__Saved data entries__:
_____
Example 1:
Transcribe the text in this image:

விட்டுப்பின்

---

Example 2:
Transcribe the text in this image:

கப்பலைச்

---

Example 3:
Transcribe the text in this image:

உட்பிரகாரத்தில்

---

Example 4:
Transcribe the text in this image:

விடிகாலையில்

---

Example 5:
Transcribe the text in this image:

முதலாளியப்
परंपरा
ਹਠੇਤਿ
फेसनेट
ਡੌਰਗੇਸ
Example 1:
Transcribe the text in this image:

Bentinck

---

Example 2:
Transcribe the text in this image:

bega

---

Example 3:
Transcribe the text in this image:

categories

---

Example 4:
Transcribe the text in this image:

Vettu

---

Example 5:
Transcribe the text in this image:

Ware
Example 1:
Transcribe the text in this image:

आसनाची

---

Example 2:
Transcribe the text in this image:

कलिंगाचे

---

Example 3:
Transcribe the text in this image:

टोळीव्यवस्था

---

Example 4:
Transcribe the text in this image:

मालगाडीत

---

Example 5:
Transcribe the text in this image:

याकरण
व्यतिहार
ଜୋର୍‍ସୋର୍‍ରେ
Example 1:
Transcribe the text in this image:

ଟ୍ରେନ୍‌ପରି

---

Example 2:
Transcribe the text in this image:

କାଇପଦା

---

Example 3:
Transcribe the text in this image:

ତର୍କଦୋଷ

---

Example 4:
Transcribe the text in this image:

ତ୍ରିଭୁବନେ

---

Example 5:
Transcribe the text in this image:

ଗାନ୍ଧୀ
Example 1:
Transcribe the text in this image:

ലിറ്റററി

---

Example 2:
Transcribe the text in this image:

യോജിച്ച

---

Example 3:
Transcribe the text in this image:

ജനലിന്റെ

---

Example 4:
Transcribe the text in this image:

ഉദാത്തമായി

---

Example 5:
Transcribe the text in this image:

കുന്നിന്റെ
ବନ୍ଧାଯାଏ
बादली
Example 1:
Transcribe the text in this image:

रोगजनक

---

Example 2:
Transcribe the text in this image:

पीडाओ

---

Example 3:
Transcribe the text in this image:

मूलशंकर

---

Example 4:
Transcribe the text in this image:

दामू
_____
__Work required__: Every entry should be given again exactly as written.

__Final answer__:
Example 1:
Transcribe the text in this image:

விட்டுப்பின்

---

Example 2:
Transcribe the text in this image:

கப்பலைச்

---

Example 3:
Transcribe the text in this image:

உட்பிரகாரத்தில்

---

Example 4:
Transcribe the text in this image:

விடிகாலையில்

---

Example 5:
Transcribe the text in this image:

முதலாளியப்
परंपरा
ਹਠੇਤਿ
फेसनेट
ਡੌਰਗੇਸ
Example 1:
Transcribe the text in this image:

Bentinck

---

Example 2:
Transcribe the text in this image:

bega

---

Example 3:
Transcribe the text in this image:

categories

---

Example 4:
Transcribe the text in this image:

Vettu

---

Example 5:
Transcribe the text in this image:

Ware
Example 1:
Transcribe the text in this image:

आसनाची

---

Example 2:
Transcribe the text in this image:

कलिंगाचे

---

Example 3:
Transcribe the text in this image:

टोळीव्यवस्था

---

Example 4:
Transcribe the text in this image:

मालगाडीत

---

Example 5:
Transcribe the text in this image:

याकरण
व्यतिहार
ଜୋର୍‍ସୋର୍‍ରେ
Example 1:
Transcribe the text in this image:

ଟ୍ରେନ୍‌ପରି

---

Example 2:
Transcribe the text in this image:

କାଇପଦା

---

Example 3:
Transcribe the text in this image:

ତର୍କଦୋଷ

---

Example 4:
Transcribe the text in this image:

ତ୍ରିଭୁବନେ

---

Example 5:
Transcribe the text in this image:

ଗାନ୍ଧୀ
Example 1:
Transcribe the text in this image:

ലിറ്റററി

---

Example 2:
Transcribe the text in this image:

യോജിച്ച

---

Example 3:
Transcribe the text in this image:

ജനലിന്റെ

---

Example 4:
Transcribe the text in this image:

ഉദാത്തമായി

---

Example 5:
Transcribe the text in this image:

കുന്നിന്റെ
ବନ୍ଧାଯାଏ
बादली
Example 1:
Transcribe the text in this image:

रोगजनक

---

Example 2:
Transcribe the text in this image:

पीडाओ

---

Example 3:
Transcribe the text in this image:

मूलशंकर

---

Example 4:
Transcribe the text in this image:

दामू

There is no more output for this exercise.